In the end, the real issue comes back to the performance of the cops and local authorities. I recall former Vancouver police chief Jamie Graham once being asked if there was one thing he could do to reduce crime in Vancouver, what would it be. “We could lay off two thirds of my force if there was no alcohol in our society,” he answered. In Game 6 (Canucks in Boston, getting pummelled) downtown alcohol sales were suddenly shut down with two hours notice, somewhat taming behavior.  For the final Game 7 the warning of a noon liquor curfew came a day early. That meant lineups around the block at noon and the biggest day ever for at least one downtown liquor store. By 2 pm louts with Canucks jerseys and backward baseball hats were high-fiving startled lawyers walking to the courthouse many blocks away from the arena. “There was already a mood in the air that anything goes,” one woman remarked.

By the time the police came on duty at 4:30 pm, the main downtown viewing area was so packed with people, many openly drinking, that police penetration was almost impossible. Searches of backpacks coming into the alcohol-free “Fanzone” were abandoned. The police couldn’t even get their own cars out of the way in time. Two cruisers were smashed up and burned. Later, after spooked parents had whisked their kids home, when the mayhem got crazy, thousands of people interfered with police crowd control by gleefully swarming and posing around every new burning car or broken window, cameras held high.

The police chief for some reason won’t say how many police were on duty that night (probably around 300 before reinforcements were called in from suburban forces). The mayor wants to know too, but says he can’t force the chief to tell him, even though the mayor is chair of the police commission that supposedly governs the police force.

No one is talking openly about this yet, but city hall’s clampdown on the police budget precluded the police from having all the resources they wanted for that day. Hey, why worry? For every other game and for the whole 2010 Olympic downtown festival period, soft-hat meet-and-greet tactics really did work. The Olympics, of course, had the advantage of a hosting-the-world mentality, coupled with hundreds of millions of senior government contributions to security costs — not to mention surveillance cameras everywhere downtown, all since dismantled in the name of civil liberties.
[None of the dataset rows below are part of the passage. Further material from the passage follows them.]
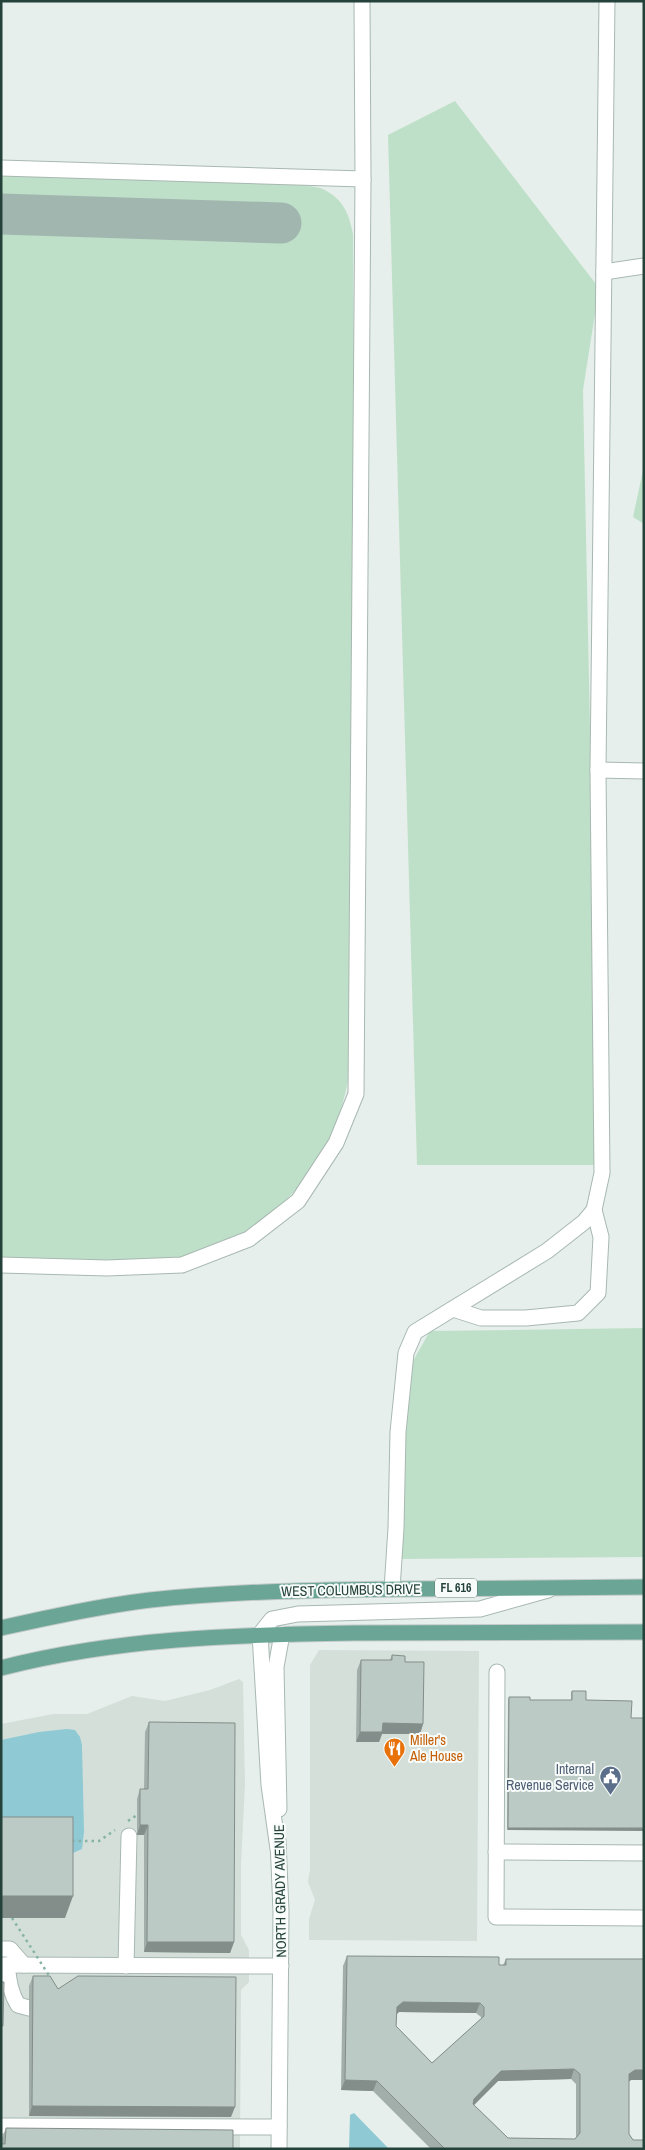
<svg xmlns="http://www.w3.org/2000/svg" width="645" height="2150" font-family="'Archivo Narrow',sans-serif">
	<rect width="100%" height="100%" fill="#e6efeb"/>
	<!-- built -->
	<g fill="#d4dfda">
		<path d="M319,1650L479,1651L477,1941L309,1940V1919L315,1900L308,1882L310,1869V1665Z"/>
		<path d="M239,1679L243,1682L245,1784L241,1865V1935L249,1950V1982L241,1990L240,2149H1V1724L53,1714H87L132,1696L165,1701L210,1690Z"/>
	</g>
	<!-- green -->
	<g fill="#bfe0c8">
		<path d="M455,101L599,288L583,390L599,1165H417L388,135Z"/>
		<path d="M1,175C80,177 158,180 236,182C253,183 310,183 323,189C343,199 349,213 353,234L354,463L350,1067C338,1165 267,1244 168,1261C146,1264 122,1262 100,1262C67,1261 34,1260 1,1259V228L284,237L286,209L1,199Z"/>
		<path d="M644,466V524L633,517Z"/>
		<path d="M644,1328V1557L402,1559L405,1375L430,1331Z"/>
	</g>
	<!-- water -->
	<g fill="#8ec9d4">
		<path d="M67,1729L75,1730L80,1737L82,1745L84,1832L82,1849L73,1853L1,1839V1740L39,1732Z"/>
		<path d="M354,2113L389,2149H349L350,2115Z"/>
	</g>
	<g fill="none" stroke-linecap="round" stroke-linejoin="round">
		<!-- taxiway -->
		<path stroke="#a2b6b0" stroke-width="41" d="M1,214L281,223"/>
		<defs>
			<g id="minor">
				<path d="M1,168L363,179"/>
				<path d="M604,272L644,266"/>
				<path d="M598,770L644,771"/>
				<path d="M1,1265L107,1268L182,1265L249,1239L298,1201L336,1143L356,1094L363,179L362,1"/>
				<path d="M453,1309L481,1318H526L578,1313L598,1293L601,1237L594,1210"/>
				<path d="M392,1589L396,1528L398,1432L406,1353L415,1332L547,1251L584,1222L594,1210L602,1173L598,770L607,1"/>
				<path d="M497,1672L496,1917L644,1918"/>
				<path d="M279,1809L276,1667L282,1634"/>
				<path d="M278,1840L281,1911L279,2149"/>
				<path d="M278,1849L269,1785L260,1634L272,1619L298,1614L480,1609L548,1590"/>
				<path d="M496,1852L644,1853"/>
				<path d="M1,1949H10L24,1965"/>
				<path d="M1,1965L281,1966"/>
				<path d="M7,1965C9,1980 10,1992 18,2005L29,2008"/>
				<path d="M126,1966L129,1836"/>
				<path d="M1,2126L279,2127"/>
			</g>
			<g id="major">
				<path d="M1,1628C50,1617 100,1606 150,1600C235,1591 320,1590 406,1589C485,1588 564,1587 644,1587"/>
				<path d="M1,1668C117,1638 234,1635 353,1633C450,1632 547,1632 644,1632"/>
			</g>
		</defs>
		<!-- minor casing -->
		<use href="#minor" stroke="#a8b8b2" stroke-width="17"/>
		<!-- major casing -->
		<use href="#major" stroke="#c2cac8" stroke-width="17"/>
		<!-- path -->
		<g stroke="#86b3a5" stroke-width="2.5" stroke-dasharray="2.5 4" stroke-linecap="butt">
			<path d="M128,1821L137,1815"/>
			<path d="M72,1841H99L115,1830"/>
		</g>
		<!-- minor -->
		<use href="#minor" stroke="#fff" stroke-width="15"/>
		<!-- major -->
		<use href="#major" stroke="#6aa596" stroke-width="15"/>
		<!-- path-bridge -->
		<path stroke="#86b3a5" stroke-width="2.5" stroke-dasharray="2.5 4" stroke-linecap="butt" d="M12,1918L50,1977"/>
	</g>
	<!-- wall -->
	<g fill="#a1aea9" fill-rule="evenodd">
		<path d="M392,1655L405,1662L423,1724L420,1734H382L379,1742H356L357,1670L361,1660H390Z"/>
		<path d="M572,1691H586L507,1830L508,1700L509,1697L530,1700H571V1693Z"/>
		<path d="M149,1722L234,1942L230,1953L144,1952V1835H137V1799L140,1789H144L145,1732Z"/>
		<path d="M347,1956L499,1965H503L506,1959H644V2080H631L629,2081V2134L633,2140L644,2149H431L373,2091L341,2090L343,1966ZM399,2012L476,2013L481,2017V2019L432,2063L396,2026L397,2014ZM571,2079L576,2084V2137L575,2139L508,2138L474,2105L498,2081Z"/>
		<path d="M33,1976L58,1989L231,2117L29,2116V1986Z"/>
		<path d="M6,2128L233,2149L2,2144V2138Z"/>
	</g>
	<!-- shaded-wall -->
	<g fill="#838d89">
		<path d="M383,1723L423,1724L420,1734H382L379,1742H356L360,1732Z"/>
		<path d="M140,1825H148L144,1835H137Z"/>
		<path d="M508,1828H644V1831L507,1830Z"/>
		<path d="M1,1896H73L65,1918H1Z"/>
		<path d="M147,1942H234L230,1953L144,1952Z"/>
		<path d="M403,2002L480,2003L476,2013L399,2012L393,2017L397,2007Z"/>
		<path d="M574,2069L571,2079L498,2081L470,2109L474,2099L501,2071Z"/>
		<path d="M635,2070H644V2080H631L626,2084L629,2074Z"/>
		<path d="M345,2080L377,2081L373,2091L341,2090Z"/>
		<path d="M32,2106L235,2107L231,2117L29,2116Z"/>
	</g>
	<!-- building -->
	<g fill="#bbcac4" stroke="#838d89" fill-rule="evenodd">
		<path d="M392,1655L405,1656V1662H424L423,1724L383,1723L382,1732H360L361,1660H392Z"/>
		<path d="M572,1691H586V1700L632,1701L631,1718H644V1828H508L509,1697H530V1700H572Z"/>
		<path d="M149,1722L235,1723L234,1942H147L148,1825H140V1789H148Z"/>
		<rect x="1" y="1817" width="72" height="79"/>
		<path d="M347,1956L499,1957V1965H506V1959H644V2070H635L629,2074V2134L633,2140H644V2149H445L377,2081L345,2080ZM403,2002L480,2003L484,2007V2016L432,2063L396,2026L397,2007ZM574,2069L580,2074V2133L575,2139L508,2138L473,2104L474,2099L501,2071Z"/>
		<path d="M33,1976H50L58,1989L78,1976L236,1977L235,2107L32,2106Z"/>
		<path d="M1,1982H4L3,2026H1Z"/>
		<path d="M6,2128L233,2130V2149H1V2144H5Z"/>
	</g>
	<!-- icons -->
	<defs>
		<symbol id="restaurant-pin" viewBox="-11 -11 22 30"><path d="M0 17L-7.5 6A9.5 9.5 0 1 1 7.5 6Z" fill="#e8710a" stroke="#f7fbf9"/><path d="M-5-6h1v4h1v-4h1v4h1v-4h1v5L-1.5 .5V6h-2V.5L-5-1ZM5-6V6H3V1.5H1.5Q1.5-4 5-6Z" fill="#fff"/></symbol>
		<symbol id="civic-pin" viewBox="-11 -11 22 30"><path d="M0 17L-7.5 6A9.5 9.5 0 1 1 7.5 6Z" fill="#5c6f8a" stroke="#f7fbf9"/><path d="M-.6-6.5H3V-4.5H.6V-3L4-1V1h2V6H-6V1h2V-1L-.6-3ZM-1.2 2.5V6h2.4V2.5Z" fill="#fff"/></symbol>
	</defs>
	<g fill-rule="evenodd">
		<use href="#restaurant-pin" x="382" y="1736" width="25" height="34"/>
		<use href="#civic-pin" x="598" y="1764" width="25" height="34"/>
	</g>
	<g text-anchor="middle" stroke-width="4" stroke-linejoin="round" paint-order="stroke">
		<!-- shield labels -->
		<rect fill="#f7fbf9" stroke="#637a73" stroke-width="1" x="435" y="1578.5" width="42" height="19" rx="4"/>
		<g font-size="12" font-weight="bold" fill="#24423a">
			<text x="456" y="1592">FL 616</text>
		</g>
		<!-- street labels -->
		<g font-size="14" fill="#24423a" stroke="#f7fbf9">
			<text transform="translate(351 1590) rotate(-1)" y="5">WEST COLUMBUS DRIVE</text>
			<text transform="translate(280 1891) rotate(-91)" y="5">NORTH GRADY AVENUE</text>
		</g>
		<!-- food labels -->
		<g font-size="14" fill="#c56008" stroke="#f7fbf9" text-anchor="start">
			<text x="410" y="1745">Miller's<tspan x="410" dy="16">Ale House</tspan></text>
		</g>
		<!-- service labels -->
		<g font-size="14" fill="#4e5e75" stroke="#f7fbf9" text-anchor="end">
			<text x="594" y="1774">Internal<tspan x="594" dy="16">Revenue Service</tspan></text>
		</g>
	</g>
	<!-- border -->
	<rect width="645" height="2150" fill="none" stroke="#24423a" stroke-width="5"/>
</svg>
The police can’t win. If they spend too much and nothing happens, we scream about wasted tax dollars. If they don’t spend enough and the city gets smashed, we scream even louder. If they hit too hard, as happened in Toronto during the G20 meeting, we complain. If they don’t hit hard enough, we complain even more.

When the unraveling of civil behavior really got going in the big-screen viewing area, the police available were scrambling to change into their riot gear and then wondering where in the 20-square block area of mayhem they should start. They didn’t have a sound system able to order that big a crowd to disperse. By the time they got out the tear gas it was way too late.

Will there be consequences, as so many are demanding? Perhaps the community court process, bypassing the cumbersome traditional channels of justice, will tie up some of the perpetrators in a few months of volunteer graffiti removal and street cleaning. The premier has vowed to prosecute all the law-breakers “to the fullest extent of the law,” but our courts are already tied up with much more serious criminals waiting forever for a trial date.

The mayor and police chief seem a bit hapless, partly fighting back, partly admitting mistakes, and partly ducking questions altogether. Neither are likely to escape some repercussions. The province has ordered an official investigation to report out by the end of August, with the Vancouver Police Department and the city also doing internal reports.